If you can’t save money for yourself, how would you have enough for a business?



If you can’t save money for yourself, how would you have enough for a business?

From: http://www.bizjournals.com/

You just got stuck with an unexpected bill for $1,000. Could you handle it?

A new survey from GoBankingRates.com suggests more than two-thirds of Americans would be in trouble since they have less than $1,000 in a savings account. That result dovetails with studies showing that entrepreneurship has declined among young adults in recent years.

According to the GoBankingRates.com survey, 34 percent of the more than 7,000 respondents said they had $0 in a savings account, while another 35 percent said they had some savings but that the amount was less than $1,000. At the other end of the spectrum, 15 percent of respondents said they had at least $10,000 in a savings account, while another 15 percent said they had between $1,000 and $9,999.

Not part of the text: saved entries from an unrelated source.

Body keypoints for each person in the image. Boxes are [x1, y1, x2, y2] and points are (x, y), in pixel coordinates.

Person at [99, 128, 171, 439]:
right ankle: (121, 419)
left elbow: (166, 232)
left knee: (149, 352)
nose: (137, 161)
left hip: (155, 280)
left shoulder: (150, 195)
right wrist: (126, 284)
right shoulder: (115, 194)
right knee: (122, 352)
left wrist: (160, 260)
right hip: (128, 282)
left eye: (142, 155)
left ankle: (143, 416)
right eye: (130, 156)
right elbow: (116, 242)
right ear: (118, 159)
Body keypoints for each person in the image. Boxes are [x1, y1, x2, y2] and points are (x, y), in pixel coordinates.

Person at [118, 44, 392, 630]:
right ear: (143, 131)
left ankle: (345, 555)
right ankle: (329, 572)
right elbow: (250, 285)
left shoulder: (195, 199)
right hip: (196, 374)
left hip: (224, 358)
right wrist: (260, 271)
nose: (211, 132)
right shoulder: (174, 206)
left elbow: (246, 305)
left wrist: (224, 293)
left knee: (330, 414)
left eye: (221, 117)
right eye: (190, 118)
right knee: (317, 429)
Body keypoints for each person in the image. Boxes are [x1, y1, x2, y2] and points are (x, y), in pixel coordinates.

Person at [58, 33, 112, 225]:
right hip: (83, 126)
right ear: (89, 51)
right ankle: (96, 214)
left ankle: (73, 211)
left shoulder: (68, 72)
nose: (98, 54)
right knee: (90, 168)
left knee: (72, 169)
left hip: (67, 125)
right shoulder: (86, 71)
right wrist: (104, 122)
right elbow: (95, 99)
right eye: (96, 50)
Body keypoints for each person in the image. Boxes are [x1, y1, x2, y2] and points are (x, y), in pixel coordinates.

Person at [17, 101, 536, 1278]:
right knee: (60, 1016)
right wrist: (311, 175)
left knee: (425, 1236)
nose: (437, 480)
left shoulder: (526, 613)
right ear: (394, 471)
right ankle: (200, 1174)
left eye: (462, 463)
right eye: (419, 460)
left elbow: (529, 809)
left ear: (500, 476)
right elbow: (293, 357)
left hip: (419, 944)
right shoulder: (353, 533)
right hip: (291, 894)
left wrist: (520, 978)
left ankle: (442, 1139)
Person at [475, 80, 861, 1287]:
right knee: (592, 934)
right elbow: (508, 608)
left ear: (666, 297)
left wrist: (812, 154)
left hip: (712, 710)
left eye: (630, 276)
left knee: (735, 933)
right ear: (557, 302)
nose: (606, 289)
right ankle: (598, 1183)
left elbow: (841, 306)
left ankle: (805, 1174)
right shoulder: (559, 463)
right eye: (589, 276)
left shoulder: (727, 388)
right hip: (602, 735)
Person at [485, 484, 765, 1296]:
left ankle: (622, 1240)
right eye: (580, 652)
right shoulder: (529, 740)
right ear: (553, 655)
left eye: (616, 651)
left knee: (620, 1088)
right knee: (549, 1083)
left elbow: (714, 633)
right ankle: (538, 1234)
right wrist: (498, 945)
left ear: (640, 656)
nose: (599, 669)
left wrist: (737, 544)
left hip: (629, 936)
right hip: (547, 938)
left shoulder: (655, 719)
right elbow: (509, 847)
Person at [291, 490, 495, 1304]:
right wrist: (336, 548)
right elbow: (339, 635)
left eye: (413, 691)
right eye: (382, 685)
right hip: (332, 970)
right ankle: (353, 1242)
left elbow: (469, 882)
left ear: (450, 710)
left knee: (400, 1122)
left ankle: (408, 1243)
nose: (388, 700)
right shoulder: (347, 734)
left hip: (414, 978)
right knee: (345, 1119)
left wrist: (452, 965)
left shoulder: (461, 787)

As might be expected, 18- to 24-year-olds made up the largest percentage of people with less than $1,000 in a savings account (72 percent) and the smallest percentage of people with at least $10,000 in a savings account (8 percent). But those figures weren’t that far off from older cohorts’ totals. Each of four age groups younger than 65 had between 67 percent and 70 percent reporting less than $1,000 in a savings account. About 62 percent of the respondents age 65 and older were in that same category.

Michael Hardy, a certified financial planner, was quoted in discussion of the survey’s results, saying, “It doesn’t matter if they are making $30,000 per year or $300,000 — people don’t seem to know how to spend less than they make.”

Another certified financial planner, Brandon Hayes, was quoted surmising that the popularity of social media has added pressure to young people to show that they’re doing well financially, even if they could be making more prudent decisions with their money.

All those pressures that discourage people from saving money could also be seen as discouraging entrepreneurship. In a survey earlier this year of millennial adults who were wanting to start a business, almost half of those respondents said student loan debt was a major barrier. Furthermore, a Small Business Administration study of U.S. Census Bureau data, also from earlier this year, showed that 4 percent of 30-year-olds were self-employed in 2014, a lower percentage than the 5.4 percent of Generation X members who were self-employed at age 30 and the 6.7 percent of Baby Boomers at that age.

GoBankingRates.com’s advice largely amounts to “spend less, save more,” which may ring hollow to people who feel as if there are structural reasons they can’t save more money. Alternatively, there are numerous proposals for alleviating the burden of student loan debt, including one from Democratic presidential candidate Hillary Clinton, who would defer and forgive some payments for certain entrepreneurs.

Republican presidential candidate Donald Trump has yet to speak in detail about how he would address student debt, but a representative told Inside Higher Ed in May that Trump has a plan involving shifting student loans more toward private lenders and that colleges ought to assume more of the risk of those loans.